[graycat]

Q. So, an atom decays and gives off some particles including a neutrino. So, we look at the mass-energy arithmetic before and after the decay and see that it all adds up but does need the tiny mass-energy of a neutrino.

That fact, that small difference, seems curious, maybe toward new physics? That is, somehow maybe the mass-energy amounts are, once again in science, whole number multiples of something small. If so, then we can look for how the other particles are whole number multiples??

I have to expect that 99+% of physics students have already thought of this.

Is there anything curious about that tiny bit of mass, e.g., why it has to be there at all?

[at_a_remove]

It's a bit different than that. The decay of a neutron into a proton and an electron conserved charge, mass-energy (to an expected degree), and momentum. However, spin was not conserved. The neutrino was dreamed up as kind of a placeholder for the spin. However, it turned out that it was a real thing!

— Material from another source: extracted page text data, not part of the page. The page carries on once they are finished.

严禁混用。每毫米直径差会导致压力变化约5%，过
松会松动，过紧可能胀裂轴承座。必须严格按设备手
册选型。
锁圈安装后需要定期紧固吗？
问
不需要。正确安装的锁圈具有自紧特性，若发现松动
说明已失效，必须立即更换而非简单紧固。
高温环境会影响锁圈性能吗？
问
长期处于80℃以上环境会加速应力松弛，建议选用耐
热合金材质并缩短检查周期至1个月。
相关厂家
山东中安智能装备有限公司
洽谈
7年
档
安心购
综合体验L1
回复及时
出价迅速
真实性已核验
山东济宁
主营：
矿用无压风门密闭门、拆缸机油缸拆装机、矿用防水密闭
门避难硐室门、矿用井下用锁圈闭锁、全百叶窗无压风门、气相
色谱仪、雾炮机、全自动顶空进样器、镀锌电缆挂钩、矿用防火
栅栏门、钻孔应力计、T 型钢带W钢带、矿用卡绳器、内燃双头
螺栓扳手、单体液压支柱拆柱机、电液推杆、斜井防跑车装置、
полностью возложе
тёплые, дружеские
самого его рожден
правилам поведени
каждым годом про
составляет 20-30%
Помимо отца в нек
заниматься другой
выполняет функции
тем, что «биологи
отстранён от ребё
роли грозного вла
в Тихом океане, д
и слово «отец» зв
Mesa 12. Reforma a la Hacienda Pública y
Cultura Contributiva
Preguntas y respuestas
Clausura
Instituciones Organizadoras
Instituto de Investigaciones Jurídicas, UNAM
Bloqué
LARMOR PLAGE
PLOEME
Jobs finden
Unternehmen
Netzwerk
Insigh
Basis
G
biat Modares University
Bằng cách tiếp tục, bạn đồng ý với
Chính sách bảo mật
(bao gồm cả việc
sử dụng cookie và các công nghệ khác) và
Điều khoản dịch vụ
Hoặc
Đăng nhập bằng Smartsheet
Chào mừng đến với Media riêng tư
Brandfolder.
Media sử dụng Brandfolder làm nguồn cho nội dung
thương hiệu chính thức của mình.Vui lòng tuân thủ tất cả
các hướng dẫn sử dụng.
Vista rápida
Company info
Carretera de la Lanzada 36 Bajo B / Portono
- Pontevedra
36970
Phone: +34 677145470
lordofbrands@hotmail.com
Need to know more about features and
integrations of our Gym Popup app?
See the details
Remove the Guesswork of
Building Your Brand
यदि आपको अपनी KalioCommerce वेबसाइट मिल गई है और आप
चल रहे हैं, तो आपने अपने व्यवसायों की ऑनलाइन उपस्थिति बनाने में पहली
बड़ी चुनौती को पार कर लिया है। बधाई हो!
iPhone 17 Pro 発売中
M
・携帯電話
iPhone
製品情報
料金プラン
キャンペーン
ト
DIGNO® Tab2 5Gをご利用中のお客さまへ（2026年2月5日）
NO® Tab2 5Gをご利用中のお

The mass-energy arithmetic should not be the thing you look at for a couple of reasons. First, it's quite difficult to measure with exactitude. Second, the binding energy for particles and their constituents plays a part that is easily within error bounds.

[graycat]

Thanks.

> First, it's quite difficult to measure with exactitude.

I wondered about something like that -- the mechanism really is exact to tiny accuracy, no fuzz, but it's super tough actually to measure that accurately, or some such. If my startup works, I'll return to physics!!! I promise!! Thanks.